Instead of Quelling Violence in East Jerusalem, Israel Police Just Inflamed It

At a glance, Isawiyah looks the way policemen describe it in the television series “Jerusalem District”: A violent, rebellious neighborhood whose residents are driven by hostile forces. But a closer look reveals a different place entirely.

There is violence and crime – as in every East Jerusalem neighborhood – but in the center of the neighborhood there is a store for coffee pods and a great ice cream shop, while down the road there are a few trendy hairdressers. Most of the residents speak fluent Hebrew, work in the western part of the city and are seeking a way to live peacefully in an impossible situation.

– Haaretz Weekly Ep. 48

Haaretz Weekly Ep. 48Haaretz

Over the past half year, the residents’ lives have been disrupted daily by an enforcement and collective punishment operation carried out by the police. The operation, which began in May, has included daily raids, checkpoints, ambushes, fines and confrontations. As a result, businesses have closed and parents are keeping their children off the streets. On July 2, the operation exacted its first death – Mohammad Abid, 19, who was shot while firing non-lethal fireworks at policemen. His death caused a spike in the violence, which in turn intensified the police's response.

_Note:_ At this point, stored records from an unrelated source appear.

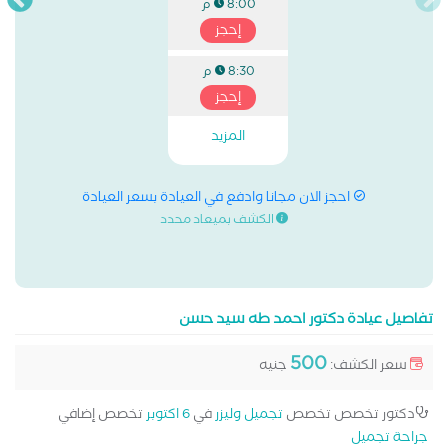
8:00 م
إحجز
8:30 م
إحجز
المزيد
احجز الان مجانا وادفع في العيادة بسعر العيادة
الكشف بميعاد محدد
تفاصيل عيادة دكتور احمد طه سيد حسن
500
سعر الكشف:
جنيه
دكتور تخصص تخصص
تجميل وليزر
في
6 اكتوبر
تخصص إضافي
جراحة تجميل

The operation has seriously undermined the relationship between the residents and the police. What it has accomplished, if anything, isn’t clear.

At the end of August the neighborhood parents' committee declared a suspension of classes until the operation ended. Jerusalem Mayor Moshe Leon and Jerusalem Police Commander Doron Yedid met with representatives of the residents and came to an agreement that the riot control units would not operate near school entrances during the periods when pupils were arriving at or leaving school.


עיסאוויה עכשיו.

— nir hasson (@nirhasson) November 9, 2019

Only a few days later, police began to violate the agreement. Two weeks ago police were seriously embarrassed by a video in which policemen were heard admitting that the operation seemed to be serving no purpose other than to provoke the residents.

The situation in Isawiyah peaked again last week when policemen burst onto the grounds of a local high school, shoved aside the principal and the security guard and arrested a 10th grader on suspicion that he’d thrown a stone at them. The teenager was released the next day, because – as has happened in most of the hundreds of other arrests during the operation – there was no evidence against him.